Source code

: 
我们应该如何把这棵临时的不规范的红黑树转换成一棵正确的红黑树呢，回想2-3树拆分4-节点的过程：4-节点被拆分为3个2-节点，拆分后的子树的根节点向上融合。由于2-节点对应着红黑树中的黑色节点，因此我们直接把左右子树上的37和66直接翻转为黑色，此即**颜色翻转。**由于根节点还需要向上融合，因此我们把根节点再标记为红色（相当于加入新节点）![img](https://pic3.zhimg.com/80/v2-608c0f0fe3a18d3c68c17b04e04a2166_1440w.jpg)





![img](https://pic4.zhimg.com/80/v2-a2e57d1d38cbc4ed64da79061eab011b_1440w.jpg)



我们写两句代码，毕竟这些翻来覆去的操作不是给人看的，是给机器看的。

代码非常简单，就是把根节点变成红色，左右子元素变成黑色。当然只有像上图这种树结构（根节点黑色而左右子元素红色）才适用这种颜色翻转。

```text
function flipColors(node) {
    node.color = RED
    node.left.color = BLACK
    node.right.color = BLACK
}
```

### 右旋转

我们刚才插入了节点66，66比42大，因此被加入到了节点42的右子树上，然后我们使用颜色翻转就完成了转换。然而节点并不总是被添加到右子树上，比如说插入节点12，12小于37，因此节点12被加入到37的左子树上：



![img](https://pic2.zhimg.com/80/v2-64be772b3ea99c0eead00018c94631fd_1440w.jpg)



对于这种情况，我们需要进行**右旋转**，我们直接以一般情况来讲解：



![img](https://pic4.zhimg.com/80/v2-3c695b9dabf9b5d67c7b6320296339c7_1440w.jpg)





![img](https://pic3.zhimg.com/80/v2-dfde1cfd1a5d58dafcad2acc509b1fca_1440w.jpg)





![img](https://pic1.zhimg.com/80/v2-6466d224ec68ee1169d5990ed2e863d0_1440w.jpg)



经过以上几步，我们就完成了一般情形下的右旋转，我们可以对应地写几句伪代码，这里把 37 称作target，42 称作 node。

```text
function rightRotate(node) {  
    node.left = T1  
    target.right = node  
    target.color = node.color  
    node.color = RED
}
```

==

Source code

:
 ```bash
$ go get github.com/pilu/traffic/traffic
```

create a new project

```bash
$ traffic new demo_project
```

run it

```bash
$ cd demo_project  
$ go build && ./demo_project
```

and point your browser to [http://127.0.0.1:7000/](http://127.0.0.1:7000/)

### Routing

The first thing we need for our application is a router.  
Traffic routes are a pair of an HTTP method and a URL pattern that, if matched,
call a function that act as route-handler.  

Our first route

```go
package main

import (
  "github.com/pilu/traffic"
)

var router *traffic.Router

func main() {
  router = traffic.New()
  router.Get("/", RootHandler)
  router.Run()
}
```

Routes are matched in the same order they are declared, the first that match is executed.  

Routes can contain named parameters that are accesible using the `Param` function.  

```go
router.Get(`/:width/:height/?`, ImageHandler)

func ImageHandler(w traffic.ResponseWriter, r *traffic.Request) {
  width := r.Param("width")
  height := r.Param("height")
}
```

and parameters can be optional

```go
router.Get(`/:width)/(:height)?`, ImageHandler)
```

...

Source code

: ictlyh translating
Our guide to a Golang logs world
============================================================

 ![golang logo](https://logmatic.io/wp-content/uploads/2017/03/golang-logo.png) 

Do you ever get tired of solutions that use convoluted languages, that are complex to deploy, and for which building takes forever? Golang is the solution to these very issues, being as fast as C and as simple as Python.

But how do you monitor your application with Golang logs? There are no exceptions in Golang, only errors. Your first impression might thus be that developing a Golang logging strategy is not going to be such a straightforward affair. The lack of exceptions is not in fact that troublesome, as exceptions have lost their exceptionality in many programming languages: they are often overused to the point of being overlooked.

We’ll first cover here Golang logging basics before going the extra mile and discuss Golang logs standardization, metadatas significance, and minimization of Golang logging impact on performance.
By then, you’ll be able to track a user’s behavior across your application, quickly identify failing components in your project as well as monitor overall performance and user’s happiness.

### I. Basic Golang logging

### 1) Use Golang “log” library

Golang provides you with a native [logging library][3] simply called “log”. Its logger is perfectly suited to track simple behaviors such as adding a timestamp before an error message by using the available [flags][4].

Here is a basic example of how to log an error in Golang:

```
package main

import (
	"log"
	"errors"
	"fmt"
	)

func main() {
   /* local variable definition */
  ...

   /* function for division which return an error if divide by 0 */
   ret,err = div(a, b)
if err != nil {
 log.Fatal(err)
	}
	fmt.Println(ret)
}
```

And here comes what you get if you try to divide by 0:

REQUIRED WORK: Count every line of the data above where "router" appears, and give the total only.

ANSWER TO THE EXERCISE: 7